So I’ll start from the beginning. My name is Faith, I’m 15 years old.
I was recently on a trip, and during it something changed in my mind. I was suddenly very paranoid of lots of things, specifically internal. I was scared I was forgetting things, that I couldn’t think straight, that there was something wrong with me. My mind was hazy and I had difficulty concentrating and remembering things and thinking in coherent thoughts. I was super stressed and anxious about it all the time. When I got back from my trip I began to feel a little better. A little happier and a little less stressed. I still was anxious, and I began getting anxious about the fact that I was feeling better. I know that sounds weird, but one of my biggest concerns was that my brain was deteriorating or something. And perhaps I’m not simply feeling better, but I’m losing awareness of the problem. The night before last I was feeling especially anxious, unstable and scared that I was losing myself. I felt like I was changing, like my personality was changing, my mind was changing. Everything around me felt unfamiliar, even my own thoughts and memories. However, at some point my near manic anxiety just… deflated. I was suddenly calm and my mind, which had once been racing with thoughts, was empty. I was still worried about the problems that occupied my mind before, but they didn’t invoke the physical reaction in me that they did before.

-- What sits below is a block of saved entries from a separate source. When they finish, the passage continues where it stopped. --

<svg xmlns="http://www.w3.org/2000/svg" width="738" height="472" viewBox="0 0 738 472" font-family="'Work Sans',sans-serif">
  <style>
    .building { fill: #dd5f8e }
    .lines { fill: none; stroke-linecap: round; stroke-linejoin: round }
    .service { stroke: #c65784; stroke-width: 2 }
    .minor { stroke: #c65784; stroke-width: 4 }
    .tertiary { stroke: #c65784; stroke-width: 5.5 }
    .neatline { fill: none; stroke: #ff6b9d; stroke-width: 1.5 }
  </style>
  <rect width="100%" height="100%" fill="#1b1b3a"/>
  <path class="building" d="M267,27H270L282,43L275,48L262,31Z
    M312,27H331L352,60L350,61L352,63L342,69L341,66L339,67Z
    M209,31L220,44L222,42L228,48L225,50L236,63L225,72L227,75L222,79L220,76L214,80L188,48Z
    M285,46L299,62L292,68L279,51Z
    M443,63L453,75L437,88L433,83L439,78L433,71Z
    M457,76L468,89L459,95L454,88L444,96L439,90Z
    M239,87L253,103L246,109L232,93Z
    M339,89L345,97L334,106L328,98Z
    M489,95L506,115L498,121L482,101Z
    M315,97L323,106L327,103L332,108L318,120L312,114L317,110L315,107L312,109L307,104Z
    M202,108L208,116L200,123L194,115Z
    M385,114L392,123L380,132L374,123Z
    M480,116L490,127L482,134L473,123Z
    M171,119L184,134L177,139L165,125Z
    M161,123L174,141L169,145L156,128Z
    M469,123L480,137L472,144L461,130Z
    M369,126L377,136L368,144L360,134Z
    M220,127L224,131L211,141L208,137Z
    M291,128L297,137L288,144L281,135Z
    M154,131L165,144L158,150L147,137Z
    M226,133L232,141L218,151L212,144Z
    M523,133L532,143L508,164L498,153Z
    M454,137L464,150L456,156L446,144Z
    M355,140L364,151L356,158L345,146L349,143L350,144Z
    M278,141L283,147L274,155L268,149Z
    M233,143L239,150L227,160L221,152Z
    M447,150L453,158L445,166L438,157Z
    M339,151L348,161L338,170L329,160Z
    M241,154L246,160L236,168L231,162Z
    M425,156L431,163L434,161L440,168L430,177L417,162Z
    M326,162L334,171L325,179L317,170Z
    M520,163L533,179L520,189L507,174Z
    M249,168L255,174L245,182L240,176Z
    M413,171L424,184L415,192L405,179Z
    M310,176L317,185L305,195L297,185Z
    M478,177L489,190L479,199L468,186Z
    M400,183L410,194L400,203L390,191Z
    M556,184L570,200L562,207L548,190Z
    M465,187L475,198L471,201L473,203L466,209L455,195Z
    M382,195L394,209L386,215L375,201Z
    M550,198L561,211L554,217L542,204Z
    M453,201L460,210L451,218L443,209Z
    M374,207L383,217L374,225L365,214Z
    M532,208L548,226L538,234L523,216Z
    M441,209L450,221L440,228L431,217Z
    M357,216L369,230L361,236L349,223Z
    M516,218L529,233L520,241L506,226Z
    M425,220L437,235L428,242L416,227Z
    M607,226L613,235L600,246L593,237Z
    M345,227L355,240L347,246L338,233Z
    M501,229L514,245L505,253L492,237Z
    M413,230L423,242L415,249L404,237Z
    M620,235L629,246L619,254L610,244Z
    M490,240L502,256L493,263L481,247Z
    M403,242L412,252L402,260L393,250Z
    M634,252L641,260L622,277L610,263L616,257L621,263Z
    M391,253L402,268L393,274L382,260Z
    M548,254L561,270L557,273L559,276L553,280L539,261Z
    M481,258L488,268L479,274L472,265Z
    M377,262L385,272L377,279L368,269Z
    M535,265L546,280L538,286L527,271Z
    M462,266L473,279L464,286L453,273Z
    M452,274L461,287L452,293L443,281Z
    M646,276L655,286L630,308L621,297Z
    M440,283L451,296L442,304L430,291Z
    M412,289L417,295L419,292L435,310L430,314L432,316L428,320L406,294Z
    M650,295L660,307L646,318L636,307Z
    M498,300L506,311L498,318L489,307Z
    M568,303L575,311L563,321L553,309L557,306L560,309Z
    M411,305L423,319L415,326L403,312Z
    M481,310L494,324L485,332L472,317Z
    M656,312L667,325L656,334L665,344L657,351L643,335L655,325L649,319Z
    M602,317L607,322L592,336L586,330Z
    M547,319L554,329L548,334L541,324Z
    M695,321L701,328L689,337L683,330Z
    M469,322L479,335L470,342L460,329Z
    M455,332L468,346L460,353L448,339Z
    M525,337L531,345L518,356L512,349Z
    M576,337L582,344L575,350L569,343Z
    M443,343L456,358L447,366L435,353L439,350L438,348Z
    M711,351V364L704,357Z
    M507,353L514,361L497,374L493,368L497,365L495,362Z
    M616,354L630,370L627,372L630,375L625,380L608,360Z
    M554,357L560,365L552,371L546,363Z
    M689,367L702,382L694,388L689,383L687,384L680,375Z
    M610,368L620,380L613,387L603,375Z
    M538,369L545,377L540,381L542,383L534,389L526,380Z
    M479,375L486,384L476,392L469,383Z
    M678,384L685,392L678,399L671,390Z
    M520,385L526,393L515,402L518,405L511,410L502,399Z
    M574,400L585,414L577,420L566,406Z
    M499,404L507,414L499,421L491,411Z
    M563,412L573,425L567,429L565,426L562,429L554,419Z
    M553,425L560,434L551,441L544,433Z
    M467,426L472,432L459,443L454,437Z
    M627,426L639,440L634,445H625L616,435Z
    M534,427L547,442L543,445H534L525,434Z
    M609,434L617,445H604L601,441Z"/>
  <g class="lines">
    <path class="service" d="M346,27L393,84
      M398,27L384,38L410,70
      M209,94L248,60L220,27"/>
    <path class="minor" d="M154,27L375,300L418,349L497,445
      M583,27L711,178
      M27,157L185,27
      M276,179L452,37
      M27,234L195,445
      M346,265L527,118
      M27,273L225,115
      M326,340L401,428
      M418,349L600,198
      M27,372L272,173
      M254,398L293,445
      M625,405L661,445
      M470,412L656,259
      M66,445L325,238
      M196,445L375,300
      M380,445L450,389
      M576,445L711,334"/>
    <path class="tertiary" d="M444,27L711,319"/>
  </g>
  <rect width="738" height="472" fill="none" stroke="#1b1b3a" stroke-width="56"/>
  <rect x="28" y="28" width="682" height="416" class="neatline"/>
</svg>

This hasn’t stopped, my head just sort of feels empty now, but my worries haven’t stopped. I dont even know how to describe how I feel. I would say that I’m scared but I’m really not. I don’t really feel anything
My mind still runs rampant with thoughts, and my thoughts are becoming increasingly worrisome and intrusive. Disturbing images just pop into my head and my mind seems to urge me to act on them.
The problem is I dont have any emotional response to these thoughts.
I feel like I’m losing my mind, I’m not thinking like myself. I’m not thinking the way I used to. My mind feels like an unfamiliar place. I’m worried that if I care even less I’ll lose control of myself completely.
I’ve researched many disorders, and depersonalization seems the most like what I’m experiencing. But nothing really explains how I feel completely.
It’s like I’m slowly losing my mind and losing sight of myself. This feels like something that I can’t possibly recover from. I feel like I’ll never feel normal again.
If anyone can in any way explain how I feel, even just a little, I would appreciate it a lot. I don’t want to go insane, I dont want to lose myself to the point of no return.
I know none of this makes much sense.
I’ll accept religous or psychological answers. Anything. Just please please help, I’m so scared that I’m just getting worse.
Hello Faith! Welcome, I’m glad you have the strength to come and look for help. This sounds a lot like depersonalization. And it’s ok. Most of us have experienced it from time to time. I know for a fact I have. And it’s hard to deal with. But, it does get better. Change is a part of us. Sometimes your brain has to let go of old things for new things. It’s quite common. You aren’t loosing yourself. You are exactly who you are meant to be. Just try to keep that in mind. Especially when the anxiety hits. Which is the hardest part. I hope this helps. You are great and just going through a mental and emotional transition. It is normal.